A queda expressiva no número de adoções concluídas ao longo do último ano retrata os desafios enfrentados neste cenário durante a pandemia. De acordo com dados do Conselho Nacional de Justiça – CNJ, no primeiro trimestre de 2019 foram realizadas 673 adoções no país. No mesmo período de 2020, o número foi de 683. Já em 2021, caiu para 289.
Ainda que o número de pessoas que pretendem adotar permaneça estável, as restrições impostas pela pandemia aumentaram o tempo que o processo leva para se concretizar. A presidente da Comissão de Adoção do Instituto Brasileiro de Direito de Família – IBDFAM, Silvana do Monte Moreira, destaca que a queda nas adoções tem correlação estreita com a redução do acolhimento, tendo em vista que os acolhimentos diminuíram cerca de 50% em comparação a 2020/2019, conforme se verifica no censo realizado pelo Ministério Público do Estado do Rio de Janeiro – MPRJ.
Segundo a advogada, os principais desafios da adoção na atualidade são “lidar com a morosidade do Judiciário, com o desrespeito aos prazos previstos no Estatuto da Criança e do Adolescente – ECA, com os processos de destituição do poder familiar que nunca terminam e com a insegurança jurídica.”
Os únicos avanços, segundo ela, foram os acessos virtuais e a digitalização dos processos, "que, mesmo assim, não atingiu 100% dos acervos”. A especialista destaca ainda que, graças a requerimento do IBDFAM, há hoje a Recomendação 97, de 9 de abril de 2021, do CNJ, que indica a utilização de ferramentas tecnológicas para a realização de audiências e atendimentos pelas equipes técnicas.
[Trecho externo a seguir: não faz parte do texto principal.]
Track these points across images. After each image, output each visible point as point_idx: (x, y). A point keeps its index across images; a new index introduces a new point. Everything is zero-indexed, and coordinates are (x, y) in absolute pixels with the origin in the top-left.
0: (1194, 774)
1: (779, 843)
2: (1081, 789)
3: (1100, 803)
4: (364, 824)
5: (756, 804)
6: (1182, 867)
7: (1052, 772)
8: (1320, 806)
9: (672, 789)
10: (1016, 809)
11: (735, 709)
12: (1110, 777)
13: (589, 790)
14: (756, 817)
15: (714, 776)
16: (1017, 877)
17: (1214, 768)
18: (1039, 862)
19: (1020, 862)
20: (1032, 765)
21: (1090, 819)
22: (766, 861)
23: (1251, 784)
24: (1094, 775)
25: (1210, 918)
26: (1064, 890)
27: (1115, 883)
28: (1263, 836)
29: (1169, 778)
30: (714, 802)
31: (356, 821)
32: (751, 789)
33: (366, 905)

O objetivo é oferecer celeridade aos processos da área da Infância e Juventude, mesmo durante a pandemia do novo coronavírus.
Em tramitação
Tramitam na Câmara e no Senado alguns projetos que dispõem sobre a adoção no Brasil. Entre eles, a advogada cita o PLS 4.414/2020, que determina o encaminhamento de crianças e adolescentes órfãos ou abandonados em razão de pandemia ou calamidade pública à Justiça da Infância e da Juventude para acolhimento institucional ou familiar, bem como o seu cadastro para adoção e a destituição dos seus genitores do poder familiar, caso estes não sejam localizados.
Para Silvana, as redações de algumas destas propostas acabam por transferir o foco da prioridade absoluta para os adultos, e não para a criança. Um exemplo, segundo ela, é o PLS 379/2012, que altera o ECA para prever tentativas de reinserção familiar da criança ou do adolescente. “A proposta tem as melhores das intenções, mas inverte a prioridade absoluta e levará a interpretações que desconsideram a situação de especial estágio de desenvolvimento de crianças e adolescentes.”
A advogada também cita o PL 775/2021, de autoria dos deputados General Peternelli e Paula Belmonte, que permite que famílias que se encontram na fila para adoção possam funcionar como famílias acolhedoras, com prioridade na adoção do acolhido. Segundo Silvana, a proposta é “imbuída de um excelente propósito, mas termina por confundir o serviço de acolhimento familiar com o instituto da adoção.”
Guarda provisória
Para Silvana, o PLS 371/2016 é um dos que devem ser aprovados e sancionados o quanto antes, e sua importância é ainda maior durante a pandemia. A proposta acaba com o deferimento por tempo determinado da guarda provisória nos processos de adoção, tempo após o qual o termo de guarda perde a sua validade, gerando dificuldade extra às famílias adotantes de ter que se dirigir à vara em busca da renovação da guarda, “além de demandar uma movimentação desnecessária das já superlotadas e desfalcadas varas da infância e da juventude.”
Se aprovada, a guarda provisória, no procedimento de adoção, terá validade até a prolação da sentença, ressalvadas as hipóteses de revogação ou modificação da medida, mediante ato judicial fundamentado.
“É preciso que se entenda que, sete anos depois da edição do Provimento 36 do CNJ, essa norma continua a ser descumprida. O que implica dizer que não foram criadas ou transformadas as varas que atendem à área protetiva do direito da criança e do adolescente em varas com competência exclusiva em Infância e Juventude, que não foram contratados psicólogos, assistentes sociais e pedagogos na proporção de 1 para cada 100 mil habitantes”, frisa a advogada.
Silvana destaca ainda o Provimento CGJ 02/2021 do Tribunal de Justiça de Pernambuco – TJPE, que “tem trazido a necessária celeridade processual às ações em trâmite nas Varas da Infância e da Juventude daquele estado, em atendimento ao princípio da prioridade absoluta inserto no artigo 227 da Constituição Federal. Um exemplo a ser seguido por todos os Tribunais de Justiça do Brasil”, observa.